Assigned task: Would you go through the records below and copy each line with the string "acest"?

Material provided:

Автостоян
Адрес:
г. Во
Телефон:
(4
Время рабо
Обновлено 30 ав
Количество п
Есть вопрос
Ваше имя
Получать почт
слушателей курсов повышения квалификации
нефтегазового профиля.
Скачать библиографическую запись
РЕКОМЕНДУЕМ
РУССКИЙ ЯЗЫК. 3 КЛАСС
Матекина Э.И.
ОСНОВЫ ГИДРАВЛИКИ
==
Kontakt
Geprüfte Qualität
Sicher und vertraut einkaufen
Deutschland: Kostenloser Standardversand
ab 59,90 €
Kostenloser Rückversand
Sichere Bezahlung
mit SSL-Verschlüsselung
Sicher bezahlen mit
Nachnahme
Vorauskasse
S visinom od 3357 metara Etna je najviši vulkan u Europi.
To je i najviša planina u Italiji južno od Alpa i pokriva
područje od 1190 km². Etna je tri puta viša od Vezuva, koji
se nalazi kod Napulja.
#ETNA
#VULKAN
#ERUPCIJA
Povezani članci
==
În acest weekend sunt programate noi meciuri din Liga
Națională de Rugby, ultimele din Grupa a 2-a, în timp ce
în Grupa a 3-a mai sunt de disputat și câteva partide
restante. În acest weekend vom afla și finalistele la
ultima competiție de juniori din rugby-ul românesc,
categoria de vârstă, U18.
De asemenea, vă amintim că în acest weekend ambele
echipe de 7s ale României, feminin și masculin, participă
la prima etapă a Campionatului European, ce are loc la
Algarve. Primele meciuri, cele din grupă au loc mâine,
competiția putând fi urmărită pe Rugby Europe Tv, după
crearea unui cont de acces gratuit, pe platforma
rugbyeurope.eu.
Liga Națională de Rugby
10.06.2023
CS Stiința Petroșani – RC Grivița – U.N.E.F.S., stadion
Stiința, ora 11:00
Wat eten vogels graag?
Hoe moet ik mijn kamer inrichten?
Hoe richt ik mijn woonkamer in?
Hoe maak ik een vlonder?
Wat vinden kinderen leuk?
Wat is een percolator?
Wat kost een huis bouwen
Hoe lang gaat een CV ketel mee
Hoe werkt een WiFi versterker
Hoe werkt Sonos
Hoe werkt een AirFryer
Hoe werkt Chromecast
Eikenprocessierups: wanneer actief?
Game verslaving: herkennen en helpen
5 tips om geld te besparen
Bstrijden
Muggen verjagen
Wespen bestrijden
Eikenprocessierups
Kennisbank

Task result:
În acest weekend sunt programate noi meciuri din Liga
restante. În acest weekend vom afla și finalistele la
De asemenea, vă amintim că în acest weekend ambele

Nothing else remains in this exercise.